Historische Nachhilfe ist dringend nötig und allemal willkommen. Denn wer weiß schon wirklich, wer dieser Gawrilo Princip war, warum er geschossen hat und dafür in weiten Kreisen der Bevölkerung im zerfallenen Jugoslawien als Held verehrt wird. Zum Jubiläum bekommt er gleich zwei Denkmäler, in Belgrad und am Ort der Tat, in Sarajewo; und schon im Vorfeld erntete der Tote Ruhm und Ehrung auch durch kulturelle Ideenträger wie etwa den Musiker und Film-Regisseur Emir Kusturica. Straßen sind nach Princip benannt; und an der Hauptstraßenecke in Sarajewo, von der aus der Attentäter auf das herrscherliche Paar schoss, waren in unterschiedlichen Epochen in den vergangenen hundert Jahren unterschiedliche Gedenktafeln angebracht – vom Museum ganz zu schweigen, dass hier stand.

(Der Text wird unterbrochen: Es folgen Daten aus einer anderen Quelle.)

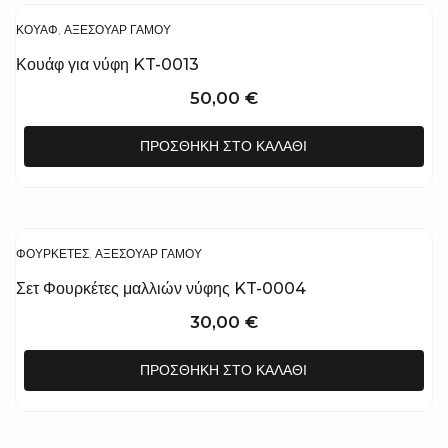
ΚΟΥΆΦ
,
ΑΞΕΣΟΥΆΡ ΓΆΜΟΥ
Κουάφ για νύφη KT-0013
50,00
€
ΠΡΟΣΘΉΚΗ ΣΤΟ ΚΑΛΆΘΙ
ΦΟΥΡΚΈΤΕΣ
,
ΑΞΕΣΟΥΆΡ ΓΆΜΟΥ
Σετ Φουρκέτες μαλλιών νύφης KT-0004
30,00
€
ΠΡΟΣΘΉΚΗ ΣΤΟ ΚΑΛΆΘΙ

Wer weiß schon, dass der Mord vom 28. Juni 1914 in einer Reihe kaum zu zählender Attentatsversuche stand, die zuweilen auf erstaunliche Weise scheiterten – Bogdan Zerajic etwa, den Princip verehrte, hätte dem greisen Kaiser Franz Joseph aus Wien praktisch die Kehle durchschneiden können, bekam aber plötzlich Ehrfurcht vor Alter und Gebrechlichkeit. Als er ersatzweise dann einen niederen Repräsentanten der Weltmacht töten wollte, schoss er fünf Mal daneben – um sich danach mit sechs Schüssen selbst zu töten. So verrückt Kusturicas Filme sind, so kurios wirkt oft der Kampf der balkanischen Nationalisten. Aber er gehört zum Kern vom Konflikt.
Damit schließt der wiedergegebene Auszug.